Une année, une personne m’a demandé d’arroser les plantes chez elle pendant son absence de quelques semaines. En arrivant, j’ai trouvé deux ficus à l’agonie : presque plus de feuilles, beaucoup de tiges sèches… Ce n’était pas très réjouissant. Du coup, j’ai sorti les grands moyens et en plus de leur couper les branches mortes, de leur enlever les feuilles séchées et de leur donner de l’eau, je leur ai fait écouter des bols tibétains plusieurs fois en leur offrant des paroles rassurantes. Je leur disais qu’à partir de maintenant, on allait bien s’occuper d’eux, qu’on allait leur donner de l’eau régulièrement, etc. A son retour, la personne qui m’avait confié ses clés ne les a pas reconnus tellement ils avaient repris du « poil de la bête » ! Depuis, c’est une technique que j’applique assez souvent avec les plantes en détresse et tout ce que je peux dire c’est que ça marche. En avez-vous d’autres ?
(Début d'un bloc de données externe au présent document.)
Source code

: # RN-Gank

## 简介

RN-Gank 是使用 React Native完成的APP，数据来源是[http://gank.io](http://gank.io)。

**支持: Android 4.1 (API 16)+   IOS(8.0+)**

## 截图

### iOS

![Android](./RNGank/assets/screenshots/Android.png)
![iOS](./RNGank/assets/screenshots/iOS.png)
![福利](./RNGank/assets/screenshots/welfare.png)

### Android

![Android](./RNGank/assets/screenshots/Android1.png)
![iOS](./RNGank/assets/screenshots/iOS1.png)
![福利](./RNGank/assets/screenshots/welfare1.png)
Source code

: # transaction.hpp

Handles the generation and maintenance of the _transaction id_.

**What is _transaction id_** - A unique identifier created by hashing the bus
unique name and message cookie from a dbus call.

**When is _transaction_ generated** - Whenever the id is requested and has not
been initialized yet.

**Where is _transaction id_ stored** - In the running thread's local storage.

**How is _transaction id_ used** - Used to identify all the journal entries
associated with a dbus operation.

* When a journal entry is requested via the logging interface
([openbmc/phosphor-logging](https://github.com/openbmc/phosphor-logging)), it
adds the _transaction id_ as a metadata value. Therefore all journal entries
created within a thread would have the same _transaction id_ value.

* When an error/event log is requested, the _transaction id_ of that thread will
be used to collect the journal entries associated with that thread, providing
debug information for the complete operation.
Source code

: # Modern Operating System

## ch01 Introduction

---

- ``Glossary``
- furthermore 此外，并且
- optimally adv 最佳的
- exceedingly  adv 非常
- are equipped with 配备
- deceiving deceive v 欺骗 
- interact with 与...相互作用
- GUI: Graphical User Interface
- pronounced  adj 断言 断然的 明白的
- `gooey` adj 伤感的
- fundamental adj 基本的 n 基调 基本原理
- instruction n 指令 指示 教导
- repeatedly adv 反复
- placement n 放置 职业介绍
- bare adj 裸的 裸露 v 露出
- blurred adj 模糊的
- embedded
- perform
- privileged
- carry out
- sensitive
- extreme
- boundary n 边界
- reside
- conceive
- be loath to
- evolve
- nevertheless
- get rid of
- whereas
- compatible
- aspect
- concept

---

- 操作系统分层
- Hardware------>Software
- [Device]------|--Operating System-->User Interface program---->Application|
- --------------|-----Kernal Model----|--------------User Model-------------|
C’est peut-être une idée un peu bête mais je me dis que ce serait pas mal si on choisissait tous un ou plusieurs arbres dans notre environnement avec le/lesquels on se sent en affinité et au(x)quel on pourrait parler régulièrement, histoire d’entrer en connexion avec lui. Ce pourrait être un platane sur le chemin du travail si on habite une grande ville, un chêne dans une forêt dans laquelle on a la chance de pouvoir aller régulièrement, un arbre de son jardin, un jeune spécimen qui vient juste d’être installé au square de notre quartier… Les choix sont multiples et on a la chance de pouvoir encore trouver des arbres partout en France pour peu qu’on y prête attention.

J’ai le sentiment que les arbres ne demandent rien de mieux que de rentrer dans une relation d’amour et de confiance avec les êtres humains. Ils sont tellement malmenés dans tellement de pays dans le monde à l’heure actuelle que ces petites attentions pourraient contribuer subtilement à leur redonner espoir, mais aussi à nous aider, nous autres citadins à nous reconnecter à la nature et à ses cycles. A mesure que l’on connaîtra mieux notre arbre, on pourra l’admirer dans ses différentes parures selon les saisons, on pourra sentir sa force et sa beauté, sa tranquillité et sa paix, mais aussi parfois sa souffrance s’il se trouve installé à un carrefour pollué… Un arbre est une grande source d’inspiration au quotidien pour qui prend le temps de s’arrêter pour le voir!